Voi cercate di parlare e veicolare un’idea di politica che muova, appunto, dalla responsabilizzazione comune dei partecipanti e che si affidi alle competenze dei più indicati per la messa in atto delle idee condivise. Però, da un lato tradite quel messaggio di partecipazione dimostrando tutta l’insofferenza verso quelli che, realmente, intendono esser parte dei meccanismi che conducono a definire quello che si decide e si sceglie, dall’altro, affossate il mito della diversità della qualità del personale politico nella scelta di élites come quelle di cui diceva lo stesso Costa, o di altre selezionate attraverso l’unica lente della fedeltà al leader di turno, pronta a esser scambiata con quella verso il prossimo come già lo è stata con i precedenti.

Ma alla fine, se Berlusconi può suscitare il voto sull’onda del «ghe pensi mi» e Di Maio confondere la propria inconsistenza dietro i fumi e gli alambicchi della democrazia diretta, perché entrambi da quei discorsi sempre han mosso e quelle sono le risposte che il loro elettorato cerca e dimostra di apprezzare, a voi, cari amici del voto responsabile, la strada del bluff è preclusa.
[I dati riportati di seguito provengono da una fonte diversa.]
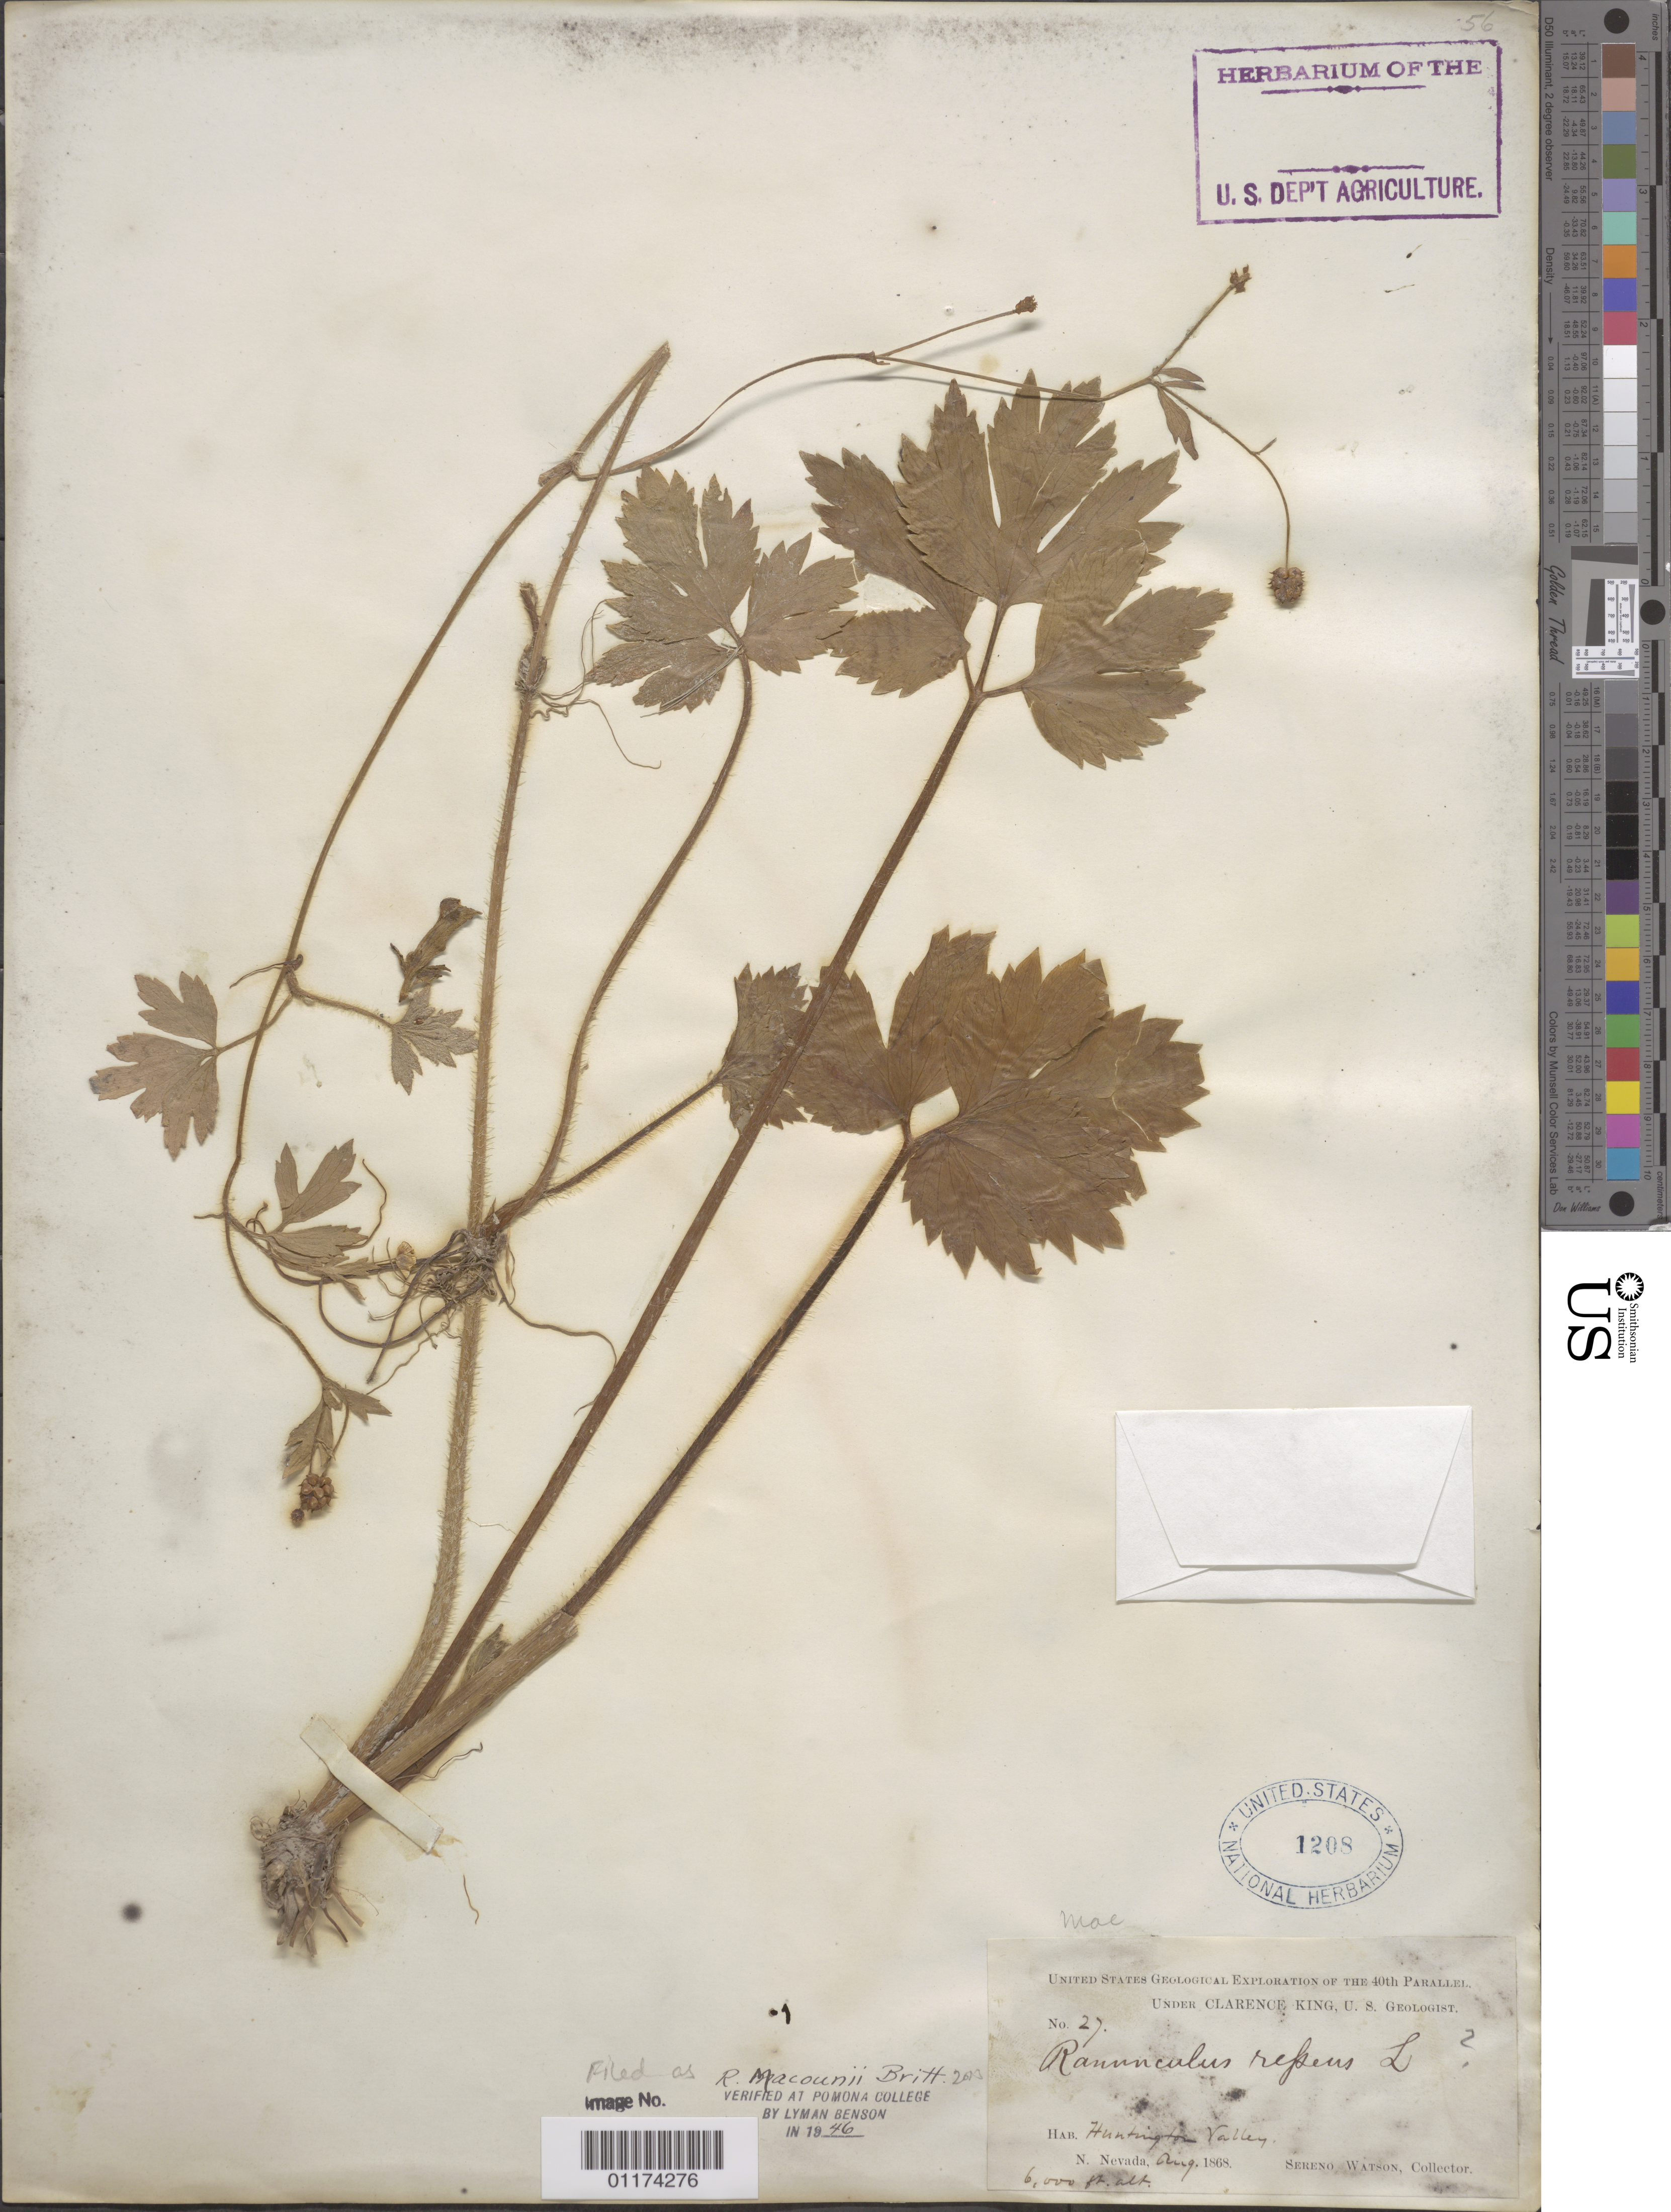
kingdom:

Perché diverso è il discorso politico che fate mentre lo tentate, e perché, nel farlo, cercate di intercettare e convincere a venire sulle vostre posizioni quanti quel raggiro è precisamente quello che da anni vi rimproverano.

Di sicuro, come spesso accade nelle cose della politica che mi è capitato di commentare in questi ultimi anni, voi siete nel giusto, e io continuo a vivere nell’errore. Eppure, mi chiedo, anche se siete davvero l’unica alternativa possibile, come voi stessi dite, anzi, soprattutto in questo caso, a che serve partecipare?